Control experiments with Cl2 and CO in our setup have shown that both the beam of the UV/Vis spectrometer and visible light slightly contribute to the formation of C(O)Cl2 by photolytic activation of Cl2. Therefore, all experiments were conducted in the dark to avoid light-induced radical formation and to emulate industrial processing of phosgene in stainless steel tubes. To demonstrate that the phosgene formation requires no photoactivation, we conducted a series of control experiments. CO was treated with Cl2 without a chloride salt (a), in the presence of catalytic amounts of solid [NEt3Me]Cl (b), and with liquid [NEt3Me][Cl(Cl2)] (x = 1.45), to mimic the use of a chlorine storage medium, instead of Cl2 (c; see Fig. 3 and the Supplementary Materials). In experiment a, no formation of phosgene was observed in the dark, but in experiments b and c, C(O)Cl2 was formed (see fig. S22), highlighting the involvement of [NEt3Me][Cl3] as reactive species.
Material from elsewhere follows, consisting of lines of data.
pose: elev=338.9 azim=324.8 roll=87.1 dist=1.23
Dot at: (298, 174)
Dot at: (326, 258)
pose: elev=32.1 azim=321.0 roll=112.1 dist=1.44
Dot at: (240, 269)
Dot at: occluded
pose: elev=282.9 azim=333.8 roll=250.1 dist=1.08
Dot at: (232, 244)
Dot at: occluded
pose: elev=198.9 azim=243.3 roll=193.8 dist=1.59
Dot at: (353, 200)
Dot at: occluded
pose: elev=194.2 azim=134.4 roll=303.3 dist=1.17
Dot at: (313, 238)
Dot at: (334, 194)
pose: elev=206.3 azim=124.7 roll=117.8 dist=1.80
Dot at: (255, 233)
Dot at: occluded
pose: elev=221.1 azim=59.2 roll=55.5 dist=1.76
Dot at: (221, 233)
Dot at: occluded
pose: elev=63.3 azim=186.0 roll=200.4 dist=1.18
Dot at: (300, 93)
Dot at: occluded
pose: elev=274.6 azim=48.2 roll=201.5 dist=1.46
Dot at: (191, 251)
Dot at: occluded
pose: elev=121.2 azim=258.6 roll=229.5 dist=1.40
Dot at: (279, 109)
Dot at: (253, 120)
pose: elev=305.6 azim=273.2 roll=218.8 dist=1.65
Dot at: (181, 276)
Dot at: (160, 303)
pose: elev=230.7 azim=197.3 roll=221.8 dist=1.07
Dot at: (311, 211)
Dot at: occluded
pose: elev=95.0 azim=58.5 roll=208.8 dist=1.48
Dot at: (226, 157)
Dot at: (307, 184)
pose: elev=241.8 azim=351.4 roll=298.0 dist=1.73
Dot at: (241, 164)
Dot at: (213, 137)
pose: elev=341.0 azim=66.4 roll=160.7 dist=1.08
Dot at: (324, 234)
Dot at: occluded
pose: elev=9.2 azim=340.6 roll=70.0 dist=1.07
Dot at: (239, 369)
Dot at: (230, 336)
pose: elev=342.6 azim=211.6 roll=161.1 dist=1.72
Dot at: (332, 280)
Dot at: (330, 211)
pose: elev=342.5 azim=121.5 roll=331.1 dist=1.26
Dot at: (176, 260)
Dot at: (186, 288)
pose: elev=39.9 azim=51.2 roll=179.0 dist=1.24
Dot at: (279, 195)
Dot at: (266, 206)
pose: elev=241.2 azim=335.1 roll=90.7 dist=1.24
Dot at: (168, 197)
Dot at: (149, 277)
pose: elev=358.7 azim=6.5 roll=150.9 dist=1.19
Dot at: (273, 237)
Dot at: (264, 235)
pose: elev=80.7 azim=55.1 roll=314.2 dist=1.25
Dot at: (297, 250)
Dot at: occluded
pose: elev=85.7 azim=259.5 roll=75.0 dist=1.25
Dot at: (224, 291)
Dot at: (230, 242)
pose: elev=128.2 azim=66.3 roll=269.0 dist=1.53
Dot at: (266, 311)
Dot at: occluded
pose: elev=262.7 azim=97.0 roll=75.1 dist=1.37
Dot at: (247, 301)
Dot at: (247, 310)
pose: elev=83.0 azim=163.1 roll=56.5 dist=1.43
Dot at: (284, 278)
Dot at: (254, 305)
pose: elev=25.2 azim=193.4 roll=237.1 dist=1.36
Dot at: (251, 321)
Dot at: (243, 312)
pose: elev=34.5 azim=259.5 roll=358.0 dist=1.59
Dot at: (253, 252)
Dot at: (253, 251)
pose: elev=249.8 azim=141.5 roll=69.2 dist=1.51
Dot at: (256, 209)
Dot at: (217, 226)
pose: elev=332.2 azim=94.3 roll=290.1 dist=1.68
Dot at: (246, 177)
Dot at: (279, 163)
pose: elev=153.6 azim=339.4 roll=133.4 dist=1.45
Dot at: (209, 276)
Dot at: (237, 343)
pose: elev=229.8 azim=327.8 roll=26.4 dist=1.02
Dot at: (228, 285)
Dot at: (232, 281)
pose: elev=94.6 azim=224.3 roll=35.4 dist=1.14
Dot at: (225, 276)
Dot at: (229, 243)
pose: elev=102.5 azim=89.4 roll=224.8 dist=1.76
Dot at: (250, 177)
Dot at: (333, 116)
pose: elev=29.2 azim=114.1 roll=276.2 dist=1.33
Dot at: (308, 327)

In addition, [NEt4]Cl, which forms at room temperature the solid trichloride salt [NEt4][Cl3], was applied as another catalyst to investigate whether a solid/gas reaction could be used for the production of phosgene (d). Using this catalyst, formation of C(O)Cl2 was substantially slower compared to reaction b (see the Supplementary Materials). Notably, no attack of the cation [NEt3Me]+ in [NEt3Me][Cl(Cl2)] (x = 1.6) was observed, when stored under an atmosphere of chlorine gas at 1 bar at room temperature for years, as shown by Raman spectroscopy.

Fig. 3.

Control reactions of CO with Cl2 and [NEt3Me][Cl3] or catalyzed by chloride salts.

To rule out a radical mechanism, we treated the ionic liquid [NEt3Me][Cl3] with methane in the dark. As neither chlorinated methane nor HCl was observed IR spectroscopically (for details, see the Supplementary Materials), a radical-based mechanism for the formation of phosgene under these conditions was rejected.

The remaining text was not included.